時間になり、ビデオを見てから、皆で合羽とヘルメットを着用し、数人に1台、コンクリートブロックのような懐中電灯を渡されます。そして、坑道まで歩いていくんですが、入口に着いて納得したのは、坑道が本当に狭く、上下は人の身長ぎりぎりで、左右は手を伸ばせばついてしまうくらい。で、ここに先ほどのトロッコや掘削機が通っていたので、だてにコンパクトじゃなかったんですね。それにしても、入るときは心細かったでしょうね。で、終了後、また、おじさんにお礼を言って「博物館」を後にしました。しかし、このおじさん、サラリーをもらっているんでしょうか?ボランティアならわかりますが。

さて、その後、東部に移動。で、途中で一旦ハンガリーに入り、アッグテレクという集落を目指すこととしました。ところが、バンスカー・シュティアヴニッツァを出てほどなく、警察に捕まってしまいまして。高速を降りると、そこにとてもにこやかな警官の二人組みが待ち構えていて、主に外国籍の車ばかりが停められている。てっきり、パスポートチェックかと思っていたら、高速チケット未購入の咎だったんです。そうでした、チェコでもオーストリアでも年間チケットを購入してシールを車に貼るんですが、スロヴァキアも同じだったんですね。でも、この国、高速道路が本当に飛び飛びにある程度なんでつい忘れていたんですね。因みに、罰金は50ユーロで、後で購入したチケットは4.9ユーロでした。ひょっとしたら、罰金も貴重な国家収入だったりして。
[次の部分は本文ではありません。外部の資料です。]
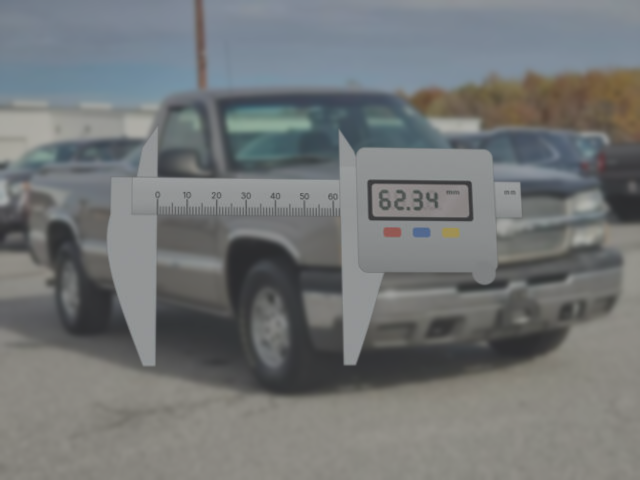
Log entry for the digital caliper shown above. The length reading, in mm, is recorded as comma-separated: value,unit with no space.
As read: 62.34,mm
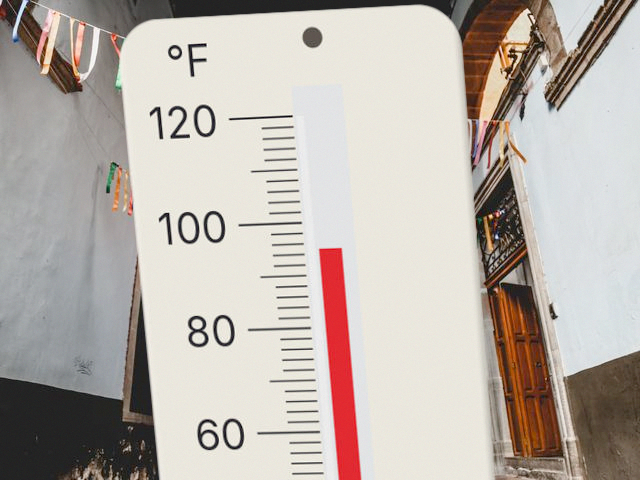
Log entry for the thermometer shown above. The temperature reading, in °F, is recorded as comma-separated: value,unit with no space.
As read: 95,°F
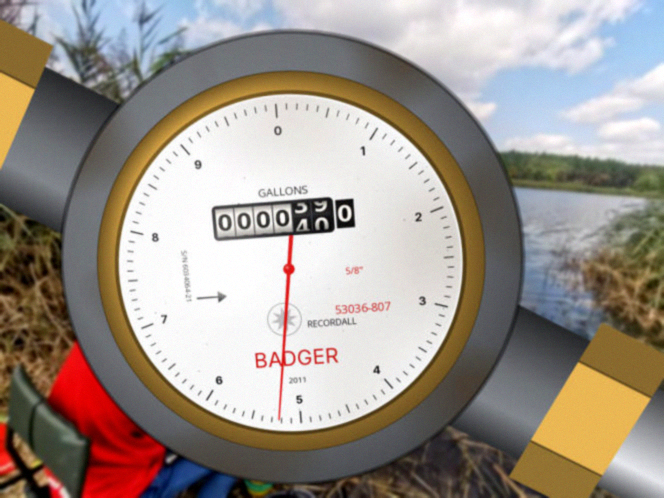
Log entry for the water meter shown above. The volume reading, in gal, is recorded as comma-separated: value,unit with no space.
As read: 395.2,gal
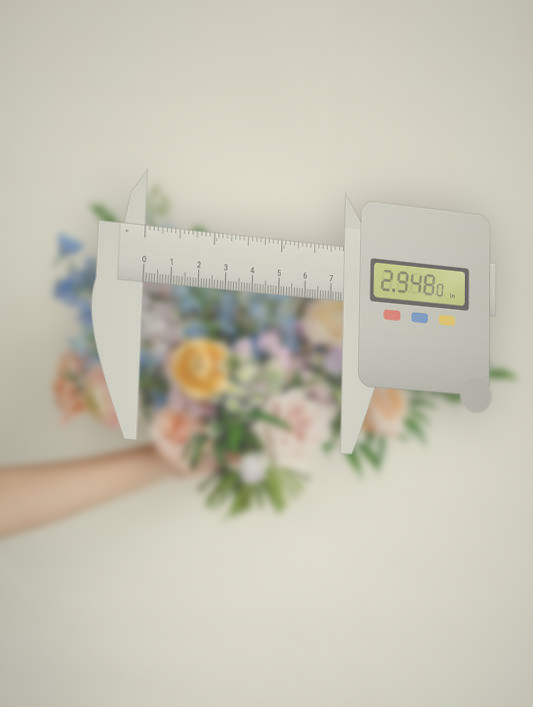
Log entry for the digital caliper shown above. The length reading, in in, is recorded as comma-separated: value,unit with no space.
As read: 2.9480,in
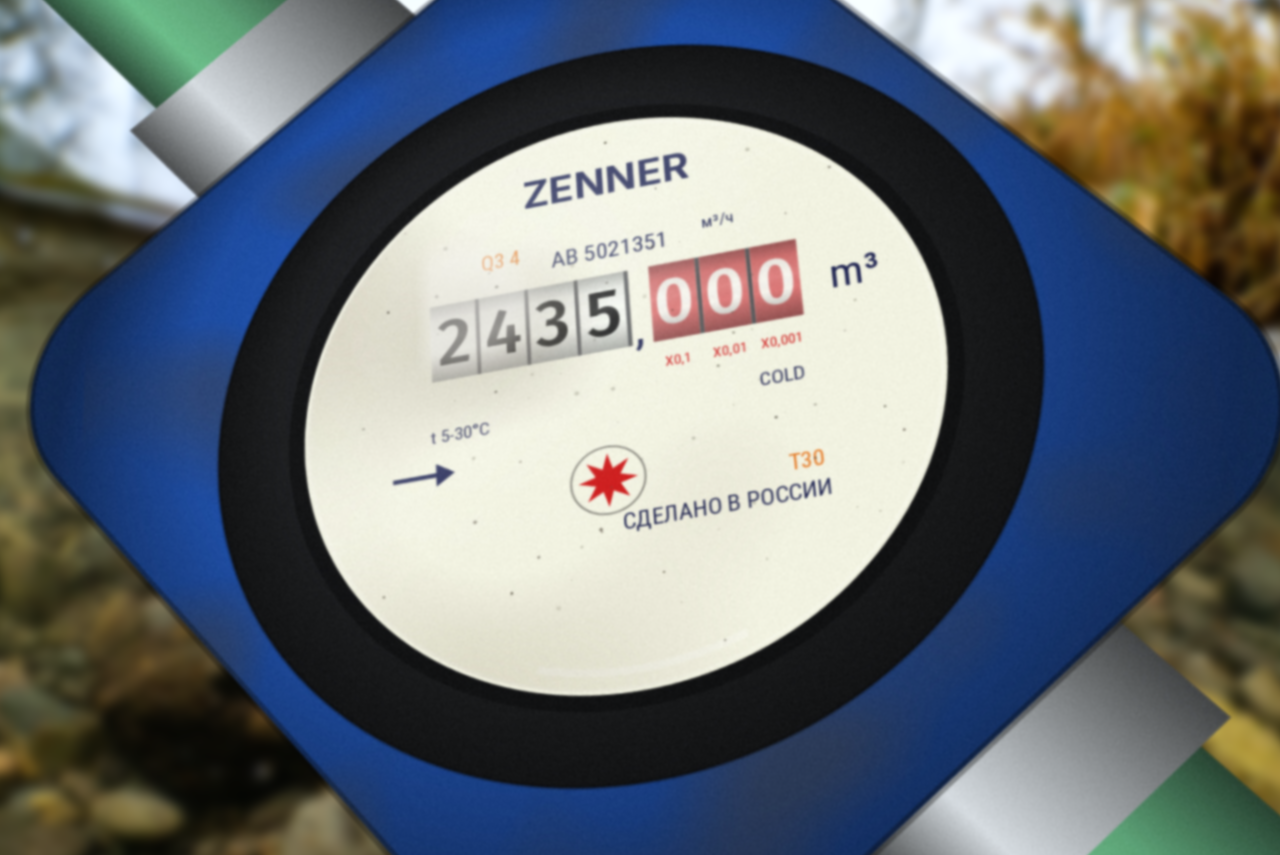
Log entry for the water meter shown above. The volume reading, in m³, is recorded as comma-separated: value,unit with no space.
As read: 2435.000,m³
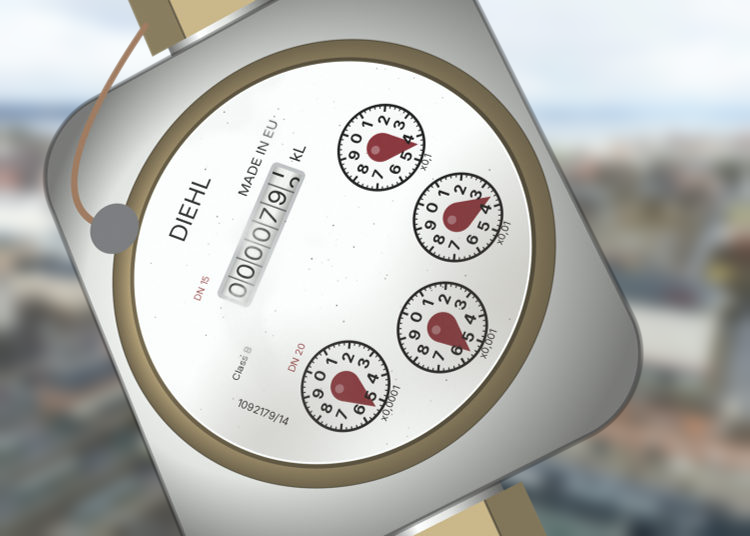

警官がやけにフレンドリーだったのは、国民性なのか目的のせいなのか。

さて、スロヴァキア国内を数時間ドライブした後、脇道に入り、国境を越えたら1〜2キロでアッグテレクへ。実は、スロヴァキア・カルストからアッグテレク・カルストまでつながっており、この鍾乳洞郡があわせて世界遺産になっているんですね。で、どうも、ハンガリー側の方が整備されている雰囲気だったんで、国境を越えたわけです。で、入口付近は小リゾートになっていまして、家族連れが沢山遊んでいる。
鍾乳洞見学は、やはりガイドツアーで、総勢10人くらいだったんですが、見事にハンガリー語でしてね。でも、今陽子似の(筆者の年齢がしのばれますね)ガイドさんがきれいな英語を話して、時々ダイジェストしてくれます。鍾乳洞はなかなか見ごたえがあったんですが、中に、ステージがしつらえられているところがあり、しばしばコンサートが行われるようです。それにしても、国境を越えてたった1キロで、全く違う言語世界になってしまう。昨日知った、住民交換も思い起こしながら、ヨーロッパにおける国家というものの存在について本当に考えされられましたね。

さて、見学終了後、ハンガリーの田舎をしばしドライブした後、スロヴァキアに戻り、東南部のスロヴァキア第二の都市、人口23万のコシツェに。それにしても、ハンガリーでは交通標識も微妙に違い、人々の顔つきもスロヴァキアとは異なって見えたせいか、スロヴァキアに戻ると何かほっとするんですね。不思議なものです。